==== EXERCISE INPUTS ====

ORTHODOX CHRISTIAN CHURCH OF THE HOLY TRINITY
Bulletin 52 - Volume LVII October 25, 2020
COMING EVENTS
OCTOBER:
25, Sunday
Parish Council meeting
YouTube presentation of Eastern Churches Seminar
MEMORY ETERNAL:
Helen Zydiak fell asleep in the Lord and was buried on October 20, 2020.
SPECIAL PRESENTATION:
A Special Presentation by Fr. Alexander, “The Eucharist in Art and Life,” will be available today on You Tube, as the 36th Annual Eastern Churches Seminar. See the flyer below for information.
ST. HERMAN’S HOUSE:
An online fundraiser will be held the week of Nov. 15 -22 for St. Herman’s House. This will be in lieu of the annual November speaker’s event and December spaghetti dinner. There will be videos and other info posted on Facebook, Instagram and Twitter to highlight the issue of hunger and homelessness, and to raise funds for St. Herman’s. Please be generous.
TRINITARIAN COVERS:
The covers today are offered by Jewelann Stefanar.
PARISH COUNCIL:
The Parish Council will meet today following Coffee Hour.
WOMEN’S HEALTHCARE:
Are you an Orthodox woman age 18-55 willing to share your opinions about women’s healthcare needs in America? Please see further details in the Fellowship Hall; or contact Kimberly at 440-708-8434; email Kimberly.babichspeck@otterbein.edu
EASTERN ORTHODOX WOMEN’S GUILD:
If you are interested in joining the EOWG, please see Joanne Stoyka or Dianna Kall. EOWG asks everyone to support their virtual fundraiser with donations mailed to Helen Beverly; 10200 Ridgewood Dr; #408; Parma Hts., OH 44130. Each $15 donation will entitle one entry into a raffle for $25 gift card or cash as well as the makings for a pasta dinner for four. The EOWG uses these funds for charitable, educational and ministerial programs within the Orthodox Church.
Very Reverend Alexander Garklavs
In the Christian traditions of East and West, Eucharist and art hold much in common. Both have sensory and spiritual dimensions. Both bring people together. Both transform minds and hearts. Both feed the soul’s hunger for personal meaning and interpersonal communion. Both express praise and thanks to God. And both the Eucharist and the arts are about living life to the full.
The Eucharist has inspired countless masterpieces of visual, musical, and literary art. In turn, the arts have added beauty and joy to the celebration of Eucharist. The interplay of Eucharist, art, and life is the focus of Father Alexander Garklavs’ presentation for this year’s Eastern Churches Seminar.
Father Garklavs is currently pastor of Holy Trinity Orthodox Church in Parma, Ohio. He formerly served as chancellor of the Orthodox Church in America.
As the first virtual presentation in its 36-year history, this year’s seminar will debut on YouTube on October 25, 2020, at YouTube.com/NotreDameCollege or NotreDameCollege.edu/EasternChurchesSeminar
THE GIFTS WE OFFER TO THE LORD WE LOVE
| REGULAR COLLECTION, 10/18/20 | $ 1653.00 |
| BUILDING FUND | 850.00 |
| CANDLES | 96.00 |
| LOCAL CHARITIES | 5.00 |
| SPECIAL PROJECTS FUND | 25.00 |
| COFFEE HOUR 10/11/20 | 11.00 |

====
==== EXERCISE INPUTS ====

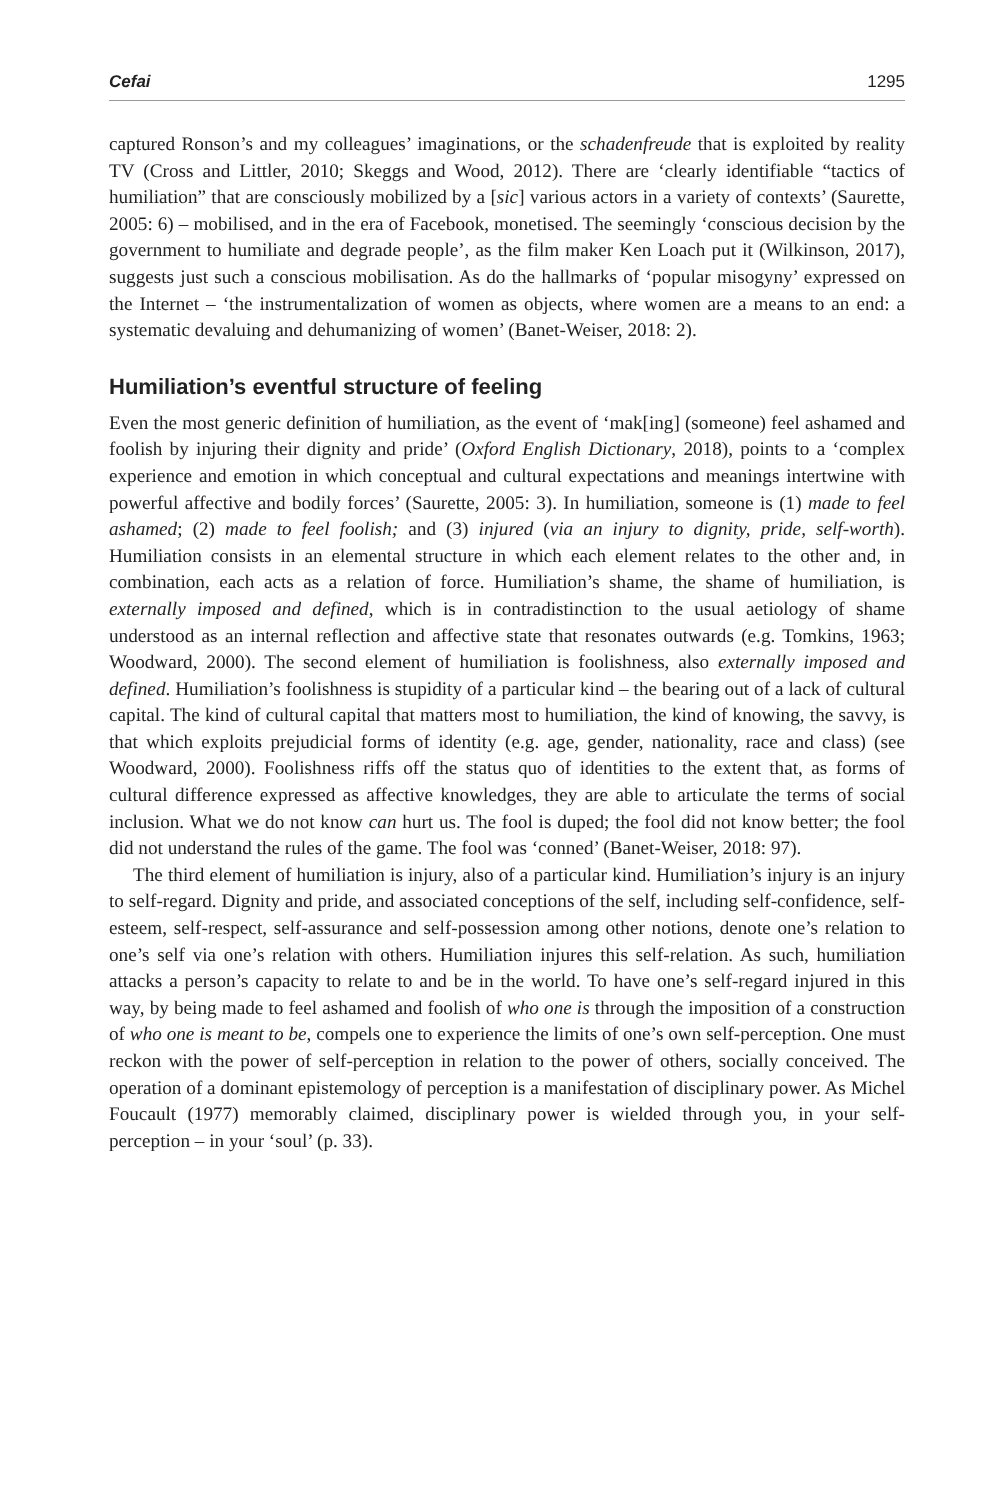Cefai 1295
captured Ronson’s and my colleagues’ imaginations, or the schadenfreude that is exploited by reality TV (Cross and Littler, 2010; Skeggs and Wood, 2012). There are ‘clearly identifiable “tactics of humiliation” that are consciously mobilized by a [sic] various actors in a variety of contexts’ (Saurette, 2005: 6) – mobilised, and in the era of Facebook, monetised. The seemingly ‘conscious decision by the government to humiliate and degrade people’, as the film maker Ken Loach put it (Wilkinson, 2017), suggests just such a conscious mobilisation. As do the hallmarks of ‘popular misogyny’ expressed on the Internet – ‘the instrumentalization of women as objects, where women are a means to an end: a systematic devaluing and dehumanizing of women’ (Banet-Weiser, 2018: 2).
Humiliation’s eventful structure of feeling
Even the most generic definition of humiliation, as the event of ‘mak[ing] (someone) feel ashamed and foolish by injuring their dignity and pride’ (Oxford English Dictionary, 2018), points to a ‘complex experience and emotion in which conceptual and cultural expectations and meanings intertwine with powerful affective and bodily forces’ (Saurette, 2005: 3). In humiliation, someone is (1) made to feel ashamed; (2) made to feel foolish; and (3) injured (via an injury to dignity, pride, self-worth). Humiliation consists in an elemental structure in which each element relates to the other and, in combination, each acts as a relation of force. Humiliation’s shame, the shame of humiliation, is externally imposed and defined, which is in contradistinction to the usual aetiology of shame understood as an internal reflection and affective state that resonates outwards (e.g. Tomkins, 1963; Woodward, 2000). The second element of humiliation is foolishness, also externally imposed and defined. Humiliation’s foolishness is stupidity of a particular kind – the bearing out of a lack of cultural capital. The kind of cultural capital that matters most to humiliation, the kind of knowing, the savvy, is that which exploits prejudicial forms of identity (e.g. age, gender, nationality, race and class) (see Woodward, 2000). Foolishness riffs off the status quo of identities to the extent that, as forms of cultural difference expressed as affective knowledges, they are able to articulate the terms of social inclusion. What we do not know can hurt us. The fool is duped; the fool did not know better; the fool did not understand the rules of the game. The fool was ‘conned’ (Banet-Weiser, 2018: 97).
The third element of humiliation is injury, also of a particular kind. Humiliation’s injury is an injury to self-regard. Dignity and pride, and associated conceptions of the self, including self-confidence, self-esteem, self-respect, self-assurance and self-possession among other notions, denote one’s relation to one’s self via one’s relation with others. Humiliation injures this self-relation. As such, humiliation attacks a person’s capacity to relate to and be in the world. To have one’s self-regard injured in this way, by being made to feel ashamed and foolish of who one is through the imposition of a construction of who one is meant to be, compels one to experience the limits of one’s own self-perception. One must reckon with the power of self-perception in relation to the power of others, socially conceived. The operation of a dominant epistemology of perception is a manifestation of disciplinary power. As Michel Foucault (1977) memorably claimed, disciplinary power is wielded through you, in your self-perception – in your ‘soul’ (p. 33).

====

● DIRECTIONS FOR THIS TASK
Lines with the word "YouTube": copy each one from the data above.

● WRITTEN ANSWER
YouTube presentation of Eastern Churches Seminar
As the first virtual presentation in its 36-year history, this year’s seminar will debut on YouTube on October 25, 2020, at YouTube.com/NotreDameCollege or NotreDameCollege.edu/EasternChurchesSeminar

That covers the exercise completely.